_ASSIGNMENT_
Each line of the data must be set down again without a single difference.
Top of DATA PROVIDED
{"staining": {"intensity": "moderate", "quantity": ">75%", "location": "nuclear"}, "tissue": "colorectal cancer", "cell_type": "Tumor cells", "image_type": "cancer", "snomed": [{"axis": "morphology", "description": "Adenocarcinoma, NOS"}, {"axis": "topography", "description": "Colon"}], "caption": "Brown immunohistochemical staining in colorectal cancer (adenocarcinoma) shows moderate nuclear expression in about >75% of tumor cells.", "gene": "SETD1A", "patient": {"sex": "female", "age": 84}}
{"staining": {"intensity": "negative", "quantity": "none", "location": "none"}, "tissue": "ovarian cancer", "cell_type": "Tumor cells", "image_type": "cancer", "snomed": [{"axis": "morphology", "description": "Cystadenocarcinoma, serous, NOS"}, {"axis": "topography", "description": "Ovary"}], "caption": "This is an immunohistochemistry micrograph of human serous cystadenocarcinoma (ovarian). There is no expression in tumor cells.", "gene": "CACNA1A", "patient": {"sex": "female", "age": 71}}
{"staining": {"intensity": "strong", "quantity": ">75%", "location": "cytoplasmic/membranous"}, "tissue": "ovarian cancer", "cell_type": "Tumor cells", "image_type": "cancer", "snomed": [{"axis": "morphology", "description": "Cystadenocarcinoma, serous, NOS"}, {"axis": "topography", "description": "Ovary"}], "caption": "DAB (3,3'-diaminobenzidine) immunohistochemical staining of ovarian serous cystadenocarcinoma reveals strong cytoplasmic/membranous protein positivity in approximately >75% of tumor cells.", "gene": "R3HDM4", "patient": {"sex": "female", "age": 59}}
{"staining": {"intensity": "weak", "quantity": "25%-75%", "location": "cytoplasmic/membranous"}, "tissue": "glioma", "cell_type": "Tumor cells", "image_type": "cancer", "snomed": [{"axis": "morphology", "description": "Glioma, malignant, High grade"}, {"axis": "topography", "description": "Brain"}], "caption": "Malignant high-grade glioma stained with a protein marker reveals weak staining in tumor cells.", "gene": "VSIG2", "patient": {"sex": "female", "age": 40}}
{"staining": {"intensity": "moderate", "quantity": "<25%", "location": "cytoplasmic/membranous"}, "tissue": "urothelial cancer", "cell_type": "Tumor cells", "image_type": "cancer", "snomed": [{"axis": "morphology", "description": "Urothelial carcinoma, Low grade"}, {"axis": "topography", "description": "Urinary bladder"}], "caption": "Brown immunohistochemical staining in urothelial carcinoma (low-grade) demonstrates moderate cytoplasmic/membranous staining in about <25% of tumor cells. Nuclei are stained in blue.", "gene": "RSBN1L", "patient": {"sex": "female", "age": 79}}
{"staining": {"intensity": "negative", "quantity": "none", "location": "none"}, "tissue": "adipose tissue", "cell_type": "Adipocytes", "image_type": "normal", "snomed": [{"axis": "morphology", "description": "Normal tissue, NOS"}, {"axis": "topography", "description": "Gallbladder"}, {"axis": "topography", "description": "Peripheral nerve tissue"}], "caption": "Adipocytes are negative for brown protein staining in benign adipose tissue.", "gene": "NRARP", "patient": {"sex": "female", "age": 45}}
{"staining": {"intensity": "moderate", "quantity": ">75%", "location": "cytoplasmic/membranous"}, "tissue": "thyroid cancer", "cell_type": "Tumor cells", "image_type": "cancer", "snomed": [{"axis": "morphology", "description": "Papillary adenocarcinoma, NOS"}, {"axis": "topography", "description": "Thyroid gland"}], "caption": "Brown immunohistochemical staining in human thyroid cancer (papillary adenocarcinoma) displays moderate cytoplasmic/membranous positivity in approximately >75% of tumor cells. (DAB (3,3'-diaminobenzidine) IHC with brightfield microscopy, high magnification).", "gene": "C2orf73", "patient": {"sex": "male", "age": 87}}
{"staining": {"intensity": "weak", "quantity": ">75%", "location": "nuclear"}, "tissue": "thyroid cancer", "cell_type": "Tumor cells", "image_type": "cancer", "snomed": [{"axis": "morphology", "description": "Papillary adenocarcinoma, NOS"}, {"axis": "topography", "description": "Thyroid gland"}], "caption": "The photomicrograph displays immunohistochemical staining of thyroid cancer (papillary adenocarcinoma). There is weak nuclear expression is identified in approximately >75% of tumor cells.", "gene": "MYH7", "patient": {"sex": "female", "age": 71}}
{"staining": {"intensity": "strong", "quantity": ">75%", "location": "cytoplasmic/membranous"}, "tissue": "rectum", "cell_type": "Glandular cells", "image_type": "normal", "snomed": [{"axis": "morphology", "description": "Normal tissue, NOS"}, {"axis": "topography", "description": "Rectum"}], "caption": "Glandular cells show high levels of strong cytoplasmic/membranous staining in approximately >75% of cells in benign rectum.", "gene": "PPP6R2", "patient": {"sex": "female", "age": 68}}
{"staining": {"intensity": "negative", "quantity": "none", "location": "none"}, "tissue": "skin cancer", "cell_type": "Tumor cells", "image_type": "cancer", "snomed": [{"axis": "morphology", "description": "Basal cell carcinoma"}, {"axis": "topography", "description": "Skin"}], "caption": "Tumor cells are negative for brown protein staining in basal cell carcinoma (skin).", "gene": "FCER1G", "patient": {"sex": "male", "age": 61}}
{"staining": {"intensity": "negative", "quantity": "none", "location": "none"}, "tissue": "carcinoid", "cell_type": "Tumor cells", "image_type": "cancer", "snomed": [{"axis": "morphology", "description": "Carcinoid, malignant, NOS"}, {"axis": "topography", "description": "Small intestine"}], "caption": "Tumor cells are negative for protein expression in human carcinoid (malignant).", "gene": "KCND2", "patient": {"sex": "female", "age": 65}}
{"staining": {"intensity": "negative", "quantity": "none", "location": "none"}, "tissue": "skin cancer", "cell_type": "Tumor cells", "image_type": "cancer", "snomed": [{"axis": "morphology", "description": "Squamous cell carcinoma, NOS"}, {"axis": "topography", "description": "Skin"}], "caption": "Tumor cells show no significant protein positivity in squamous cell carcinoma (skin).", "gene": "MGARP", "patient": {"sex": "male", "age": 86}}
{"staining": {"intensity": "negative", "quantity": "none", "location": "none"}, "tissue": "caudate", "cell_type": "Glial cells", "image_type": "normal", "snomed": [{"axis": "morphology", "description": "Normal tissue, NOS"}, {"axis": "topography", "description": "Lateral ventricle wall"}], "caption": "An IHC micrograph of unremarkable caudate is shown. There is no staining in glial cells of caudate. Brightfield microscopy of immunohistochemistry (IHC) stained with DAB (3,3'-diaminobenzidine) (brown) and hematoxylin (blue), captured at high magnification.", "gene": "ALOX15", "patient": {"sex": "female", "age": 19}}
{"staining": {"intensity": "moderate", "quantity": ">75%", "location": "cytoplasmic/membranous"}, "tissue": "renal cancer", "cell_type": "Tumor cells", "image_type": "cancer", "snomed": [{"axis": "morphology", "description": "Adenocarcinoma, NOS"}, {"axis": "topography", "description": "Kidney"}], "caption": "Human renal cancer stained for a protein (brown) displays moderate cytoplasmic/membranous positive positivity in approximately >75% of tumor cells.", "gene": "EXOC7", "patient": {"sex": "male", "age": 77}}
Bottom of DATA PROVIDED
_OUTPUT OF THE EXERCISE_
{"staining": {"intensity": "moderate", "quantity": ">75%", "location": "nuclear"}, "tissue": "colorectal cancer", "cell_type": "Tumor cells", "image_type": "cancer", "snomed": [{"axis": "morphology", "description": "Adenocarcinoma, NOS"}, {"axis": "topography", "description": "Colon"}], "caption": "Brown immunohistochemical staining in colorectal cancer (adenocarcinoma) shows moderate nuclear expression in about >75% of tumor cells.", "gene": "SETD1A", "patient": {"sex": "female", "age": 84}}
{"staining": {"intensity": "negative", "quantity": "none", "location": "none"}, "tissue": "ovarian cancer", "cell_type": "Tumor cells", "image_type": "cancer", "snomed": [{"axis": "morphology", "description": "Cystadenocarcinoma, serous, NOS"}, {"axis": "topography", "description": "Ovary"}], "caption": "This is an immunohistochemistry micrograph of human serous cystadenocarcinoma (ovarian). There is no expression in tumor cells.", "gene": "CACNA1A", "patient": {"sex": "female", "age": 71}}
{"staining": {"intensity": "strong", "quantity": ">75%", "location": "cytoplasmic/membranous"}, "tissue": "ovarian cancer", "cell_type": "Tumor cells", "image_type": "cancer", "snomed": [{"axis": "morphology", "description": "Cystadenocarcinoma, serous, NOS"}, {"axis": "topography", "description": "Ovary"}], "caption": "DAB (3,3'-diaminobenzidine) immunohistochemical staining of ovarian serous cystadenocarcinoma reveals strong cytoplasmic/membranous protein positivity in approximately >75% of tumor cells.", "gene": "R3HDM4", "patient": {"sex": "female", "age": 59}}
{"staining": {"intensity": "weak", "quantity": "25%-75%", "location": "cytoplasmic/membranous"}, "tissue": "glioma", "cell_type": "Tumor cells", "image_type": "cancer", "snomed": [{"axis": "morphology", "description": "Glioma, malignant, High grade"}, {"axis": "topography", "description": "Brain"}], "caption": "Malignant high-grade glioma stained with a protein marker reveals weak staining in tumor cells.", "gene": "VSIG2", "patient": {"sex": "female", "age": 40}}
{"staining": {"intensity": "moderate", "quantity": "<25%", "location": "cytoplasmic/membranous"}, "tissue": "urothelial cancer", "cell_type": "Tumor cells", "image_type": "cancer", "snomed": [{"axis": "morphology", "description": "Urothelial carcinoma, Low grade"}, {"axis": "topography", "description": "Urinary bladder"}], "caption": "Brown immunohistochemical staining in urothelial carcinoma (low-grade) demonstrates moderate cytoplasmic/membranous staining in about <25% of tumor cells. Nuclei are stained in blue.", "gene": "RSBN1L", "patient": {"sex": "female", "age": 79}}
{"staining": {"intensity": "negative", "quantity": "none", "location": "none"}, "tissue": "adipose tissue", "cell_type": "Adipocytes", "image_type": "normal", "snomed": [{"axis": "morphology", "description": "Normal tissue, NOS"}, {"axis": "topography", "description": "Gallbladder"}, {"axis": "topography", "description": "Peripheral nerve tissue"}], "caption": "Adipocytes are negative for brown protein staining in benign adipose tissue.", "gene": "NRARP", "patient": {"sex": "female", "age": 45}}
{"staining": {"intensity": "moderate", "quantity": ">75%", "location": "cytoplasmic/membranous"}, "tissue": "thyroid cancer", "cell_type": "Tumor cells", "image_type": "cancer", "snomed": [{"axis": "morphology", "description": "Papillary adenocarcinoma, NOS"}, {"axis": "topography", "description": "Thyroid gland"}], "caption": "Brown immunohistochemical staining in human thyroid cancer (papillary adenocarcinoma) displays moderate cytoplasmic/membranous positivity in approximately >75% of tumor cells. (DAB (3,3'-diaminobenzidine) IHC with brightfield microscopy, high magnification).", "gene": "C2orf73", "patient": {"sex": "male", "age": 87}}
{"staining": {"intensity": "weak", "quantity": ">75%", "location": "nuclear"}, "tissue": "thyroid cancer", "cell_type": "Tumor cells", "image_type": "cancer", "snomed": [{"axis": "morphology", "description": "Papillary adenocarcinoma, NOS"}, {"axis": "topography", "description": "Thyroid gland"}], "caption": "The photomicrograph displays immunohistochemical staining of thyroid cancer (papillary adenocarcinoma). There is weak nuclear expression is identified in approximately >75% of tumor cells.", "gene": "MYH7", "patient": {"sex": "female", "age": 71}}
{"staining": {"intensity": "strong", "quantity": ">75%", "location": "cytoplasmic/membranous"}, "tissue": "rectum", "cell_type": "Glandular cells", "image_type": "normal", "snomed": [{"axis": "morphology", "description": "Normal tissue, NOS"}, {"axis": "topography", "description": "Rectum"}], "caption": "Glandular cells show high levels of strong cytoplasmic/membranous staining in approximately >75% of cells in benign rectum.", "gene": "PPP6R2", "patient": {"sex": "female", "age": 68}}
{"staining": {"intensity": "negative", "quantity": "none", "location": "none"}, "tissue": "skin cancer", "cell_type": "Tumor cells", "image_type": "cancer", "snomed": [{"axis": "morphology", "description": "Basal cell carcinoma"}, {"axis": "topography", "description": "Skin"}], "caption": "Tumor cells are negative for brown protein staining in basal cell carcinoma (skin).", "gene": "FCER1G", "patient": {"sex": "male", "age": 61}}
{"staining": {"intensity": "negative", "quantity": "none", "location": "none"}, "tissue": "carcinoid", "cell_type": "Tumor cells", "image_type": "cancer", "snomed": [{"axis": "morphology", "description": "Carcinoid, malignant, NOS"}, {"axis": "topography", "description": "Small intestine"}], "caption": "Tumor cells are negative for protein expression in human carcinoid (malignant).", "gene": "KCND2", "patient": {"sex": "female", "age": 65}}
{"staining": {"intensity": "negative", "quantity": "none", "location": "none"}, "tissue": "skin cancer", "cell_type": "Tumor cells", "image_type": "cancer", "snomed": [{"axis": "morphology", "description": "Squamous cell carcinoma, NOS"}, {"axis": "topography", "description": "Skin"}], "caption": "Tumor cells show no significant protein positivity in squamous cell carcinoma (skin).", "gene": "MGARP", "patient": {"sex": "male", "age": 86}}
{"staining": {"intensity": "negative", "quantity": "none", "location": "none"}, "tissue": "caudate", "cell_type": "Glial cells", "image_type": "normal", "snomed": [{"axis": "morphology", "description": "Normal tissue, NOS"}, {"axis": "topography", "description": "Lateral ventricle wall"}], "caption": "An IHC micrograph of unremarkable caudate is shown. There is no staining in glial cells of caudate. Brightfield microscopy of immunohistochemistry (IHC) stained with DAB (3,3'-diaminobenzidine) (brown) and hematoxylin (blue), captured at high magnification.", "gene": "ALOX15", "patient": {"sex": "female", "age": 19}}
{"staining": {"intensity": "moderate", "quantity": ">75%", "location": "cytoplasmic/membranous"}, "tissue": "renal cancer", "cell_type": "Tumor cells", "image_type": "cancer", "snomed": [{"axis": "morphology", "description": "Adenocarcinoma, NOS"}, {"axis": "topography", "description": "Kidney"}], "caption": "Human renal cancer stained for a protein (brown) displays moderate cytoplasmic/membranous positive positivity in approximately >75% of tumor cells.", "gene": "EXOC7", "patient": {"sex": "male", "age": 77}}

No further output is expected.